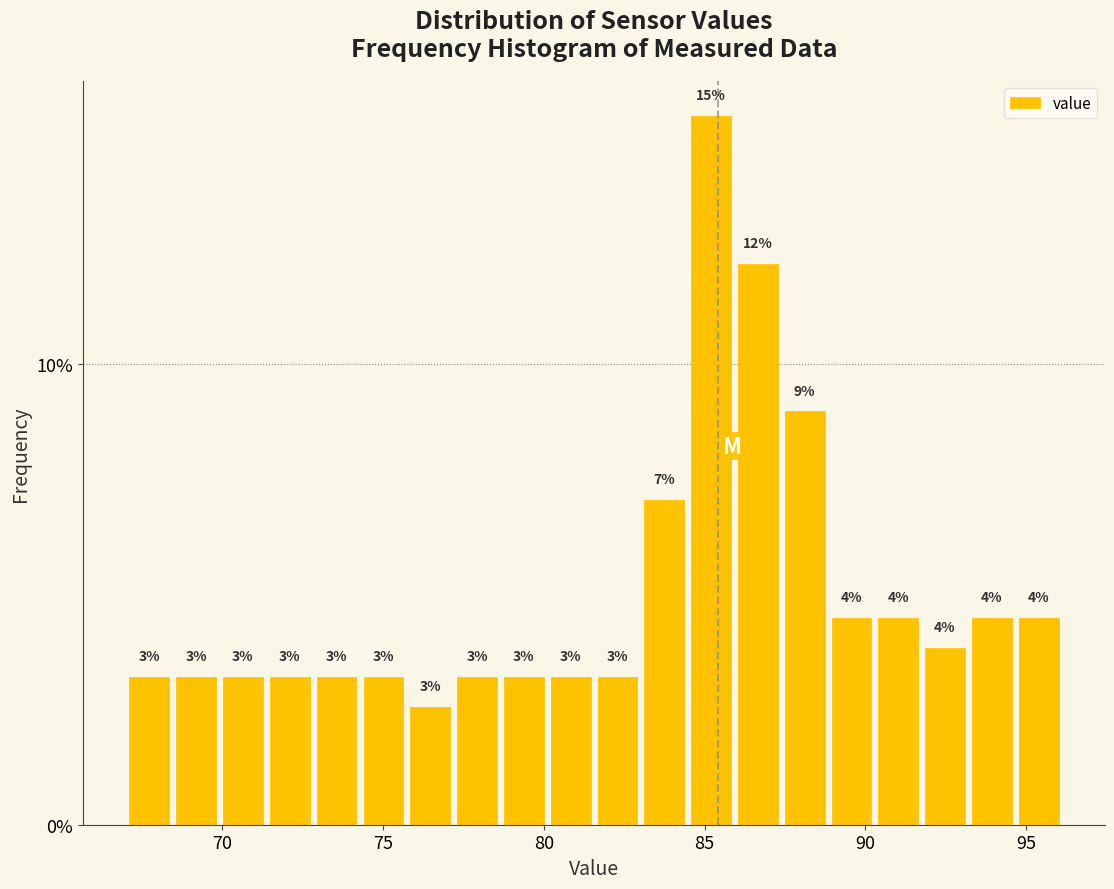

Read against the x-axis, roughly where is the centre of the tallest bar?

85.0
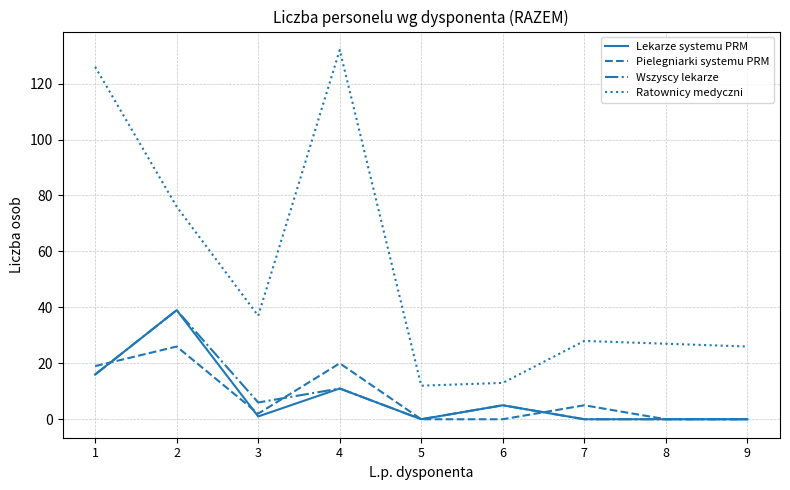

Is it true that Ratownicy medyczni equals 13 at 6?

True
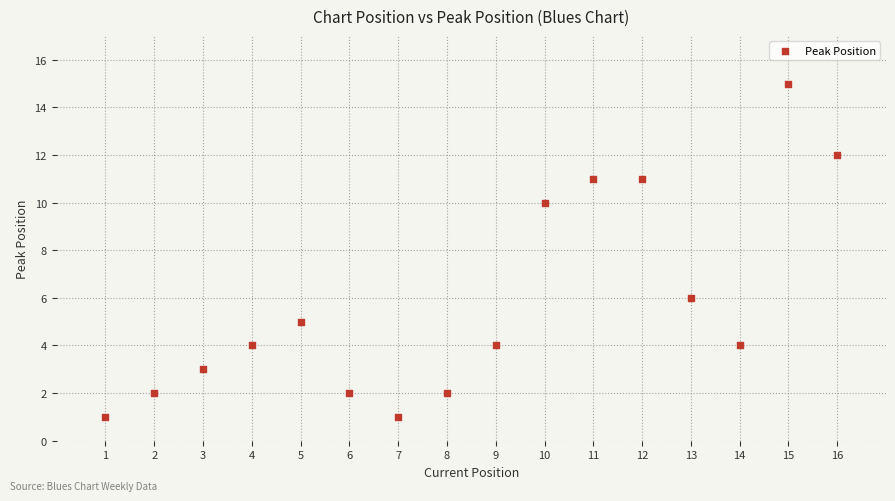

What is the range of X values (max minus min)?

15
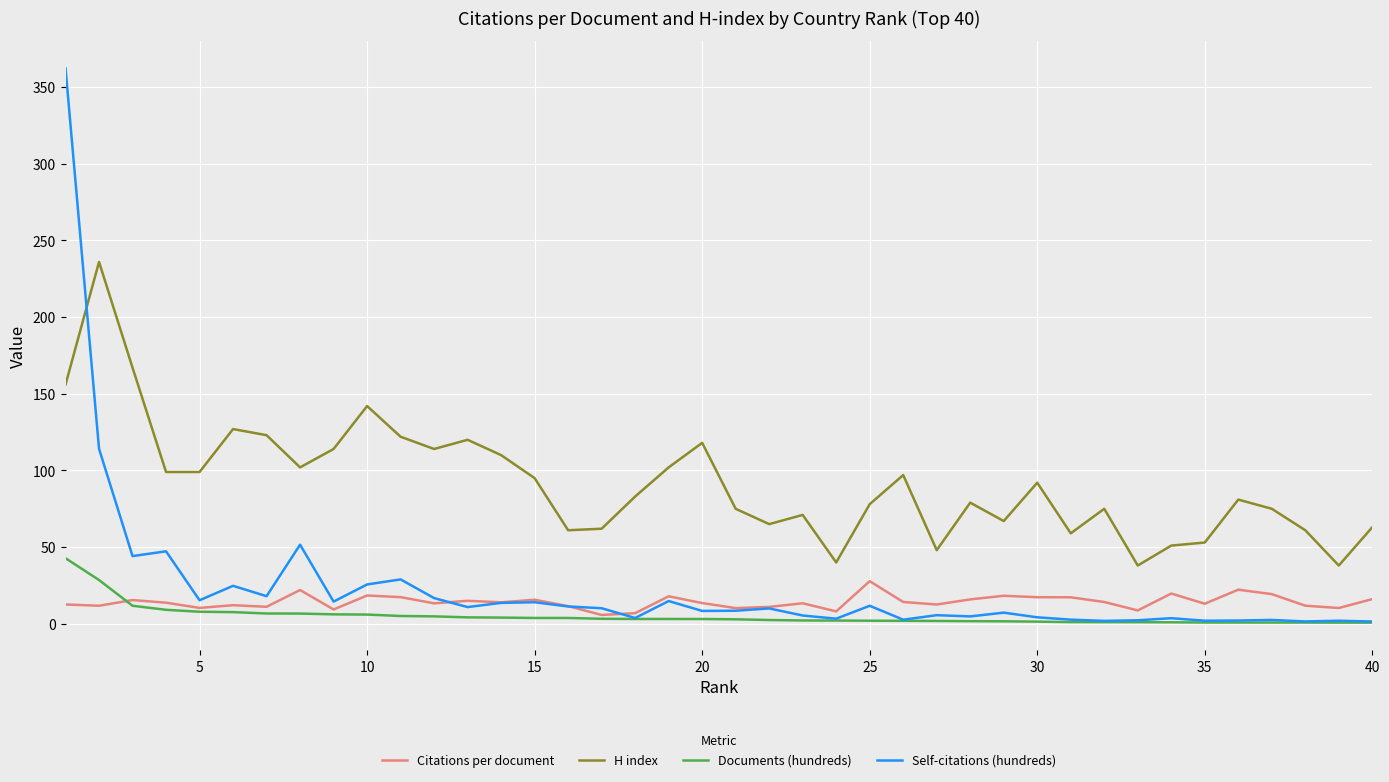

What is the highest value of the Documents (hundreds) series?

42.8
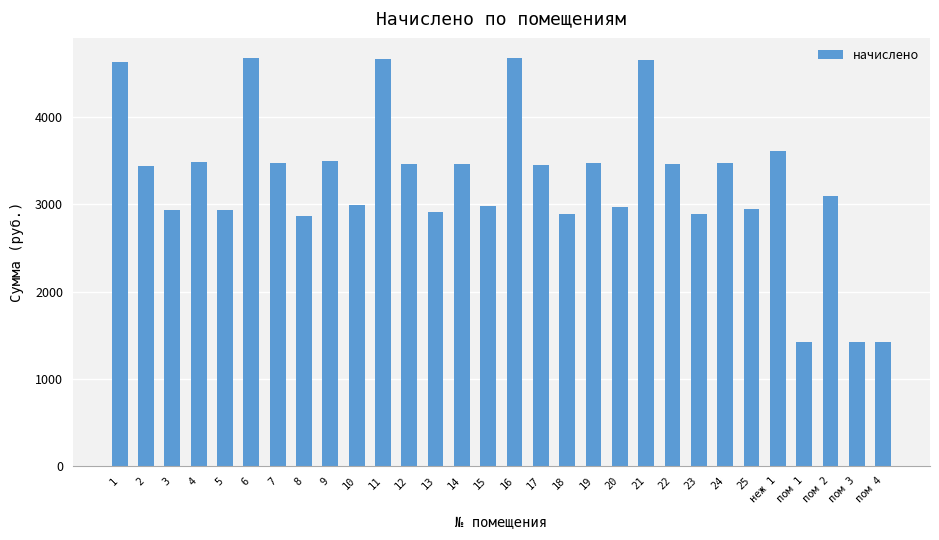

The chart shows a value of 4577.4 at 22. True or false?

False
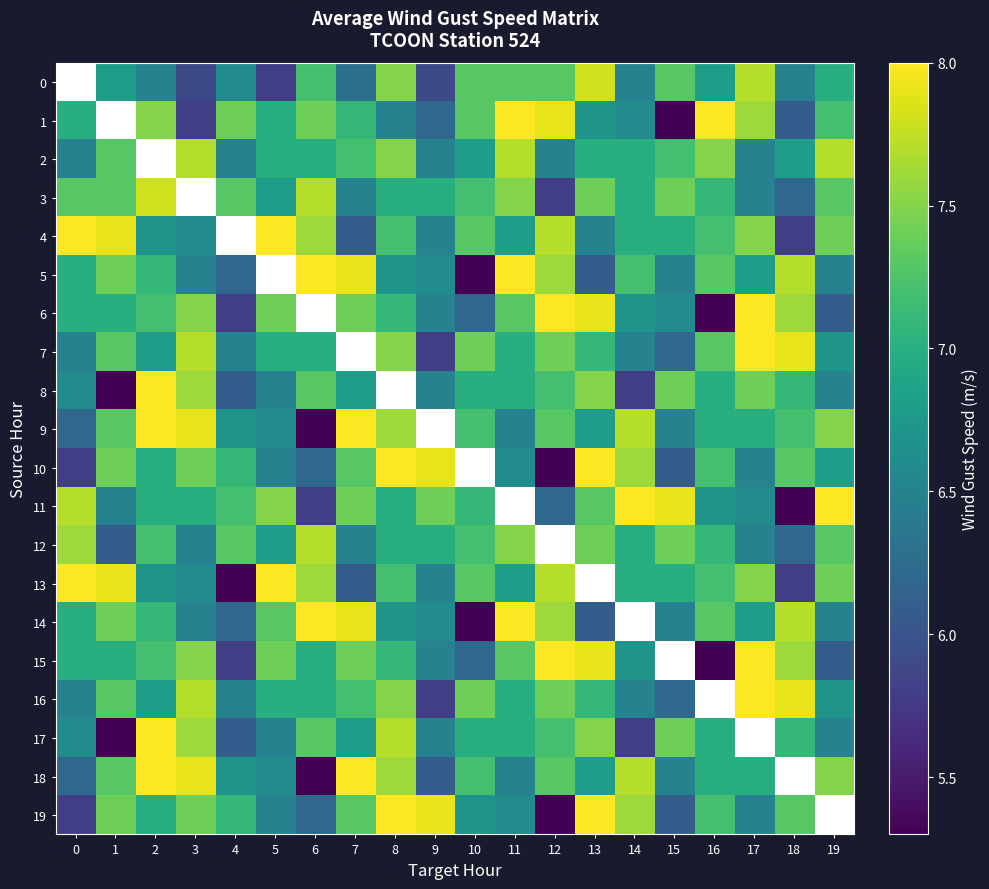

What is the difference between the highest and lowest values at 15?

2.6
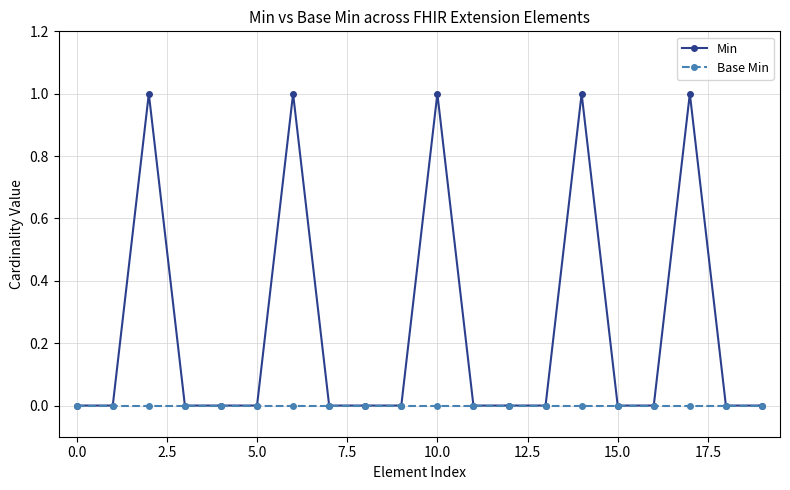

Rank the series by their average value, from lowest to highest.

Base Min, Min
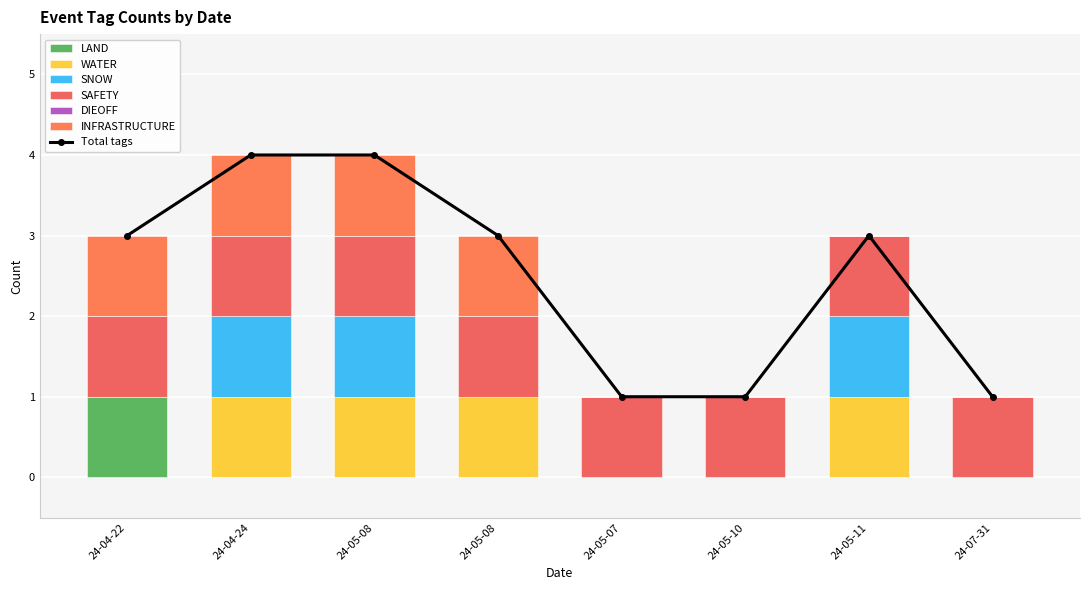

Where is WATER nearest to the value 0?

24-04-22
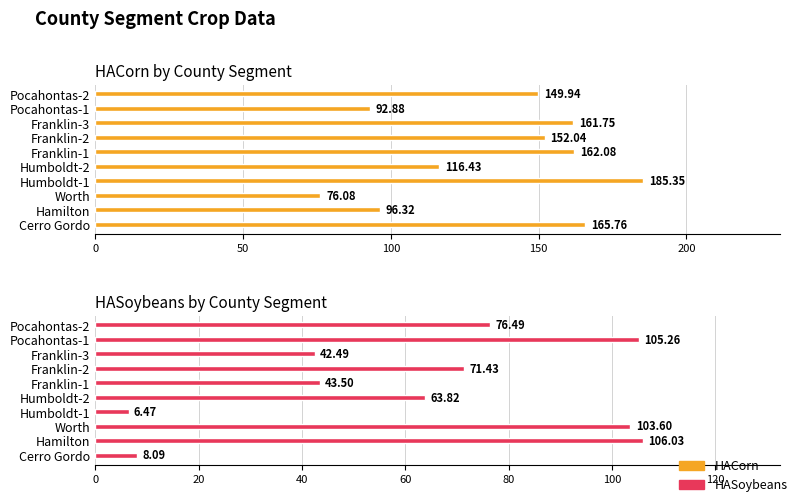

What is the maximum value for HACorn?

185.3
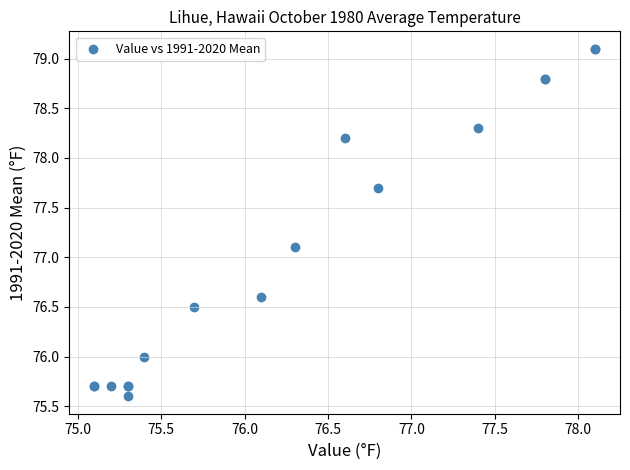

What Y value in the scatter plot is closest to 77?

77.1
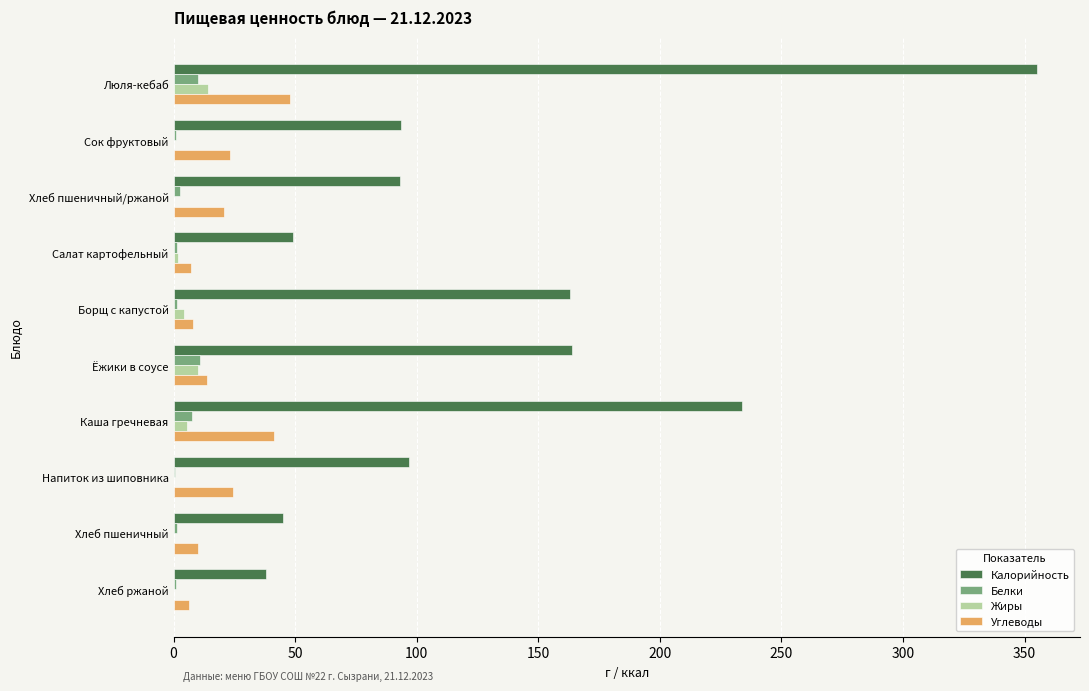

How many values in the Углеводы series exceed 20?

5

About this exercise:
Copy every line above word for word, leaving out the pictures.

Exercise solution:
Read against the x-axis, roughly where is the centre of the tallest bar?

85.0

Is it true that Ratownicy medyczni equals 13 at 6?

True

What is the range of X values (max minus min)?

15

What is the highest value of the Documents (hundreds) series?

42.8

The chart shows a value of 4577.4 at 22. True or false?

False

What is the difference between the highest and lowest values at 15?

2.6

Rank the series by their average value, from lowest to highest.

Base Min, Min

Where is WATER nearest to the value 0?

24-04-22

What is the maximum value for HACorn?

185.3

What Y value in the scatter plot is closest to 77?

77.1

How many values in the Углеводы series exceed 20?

5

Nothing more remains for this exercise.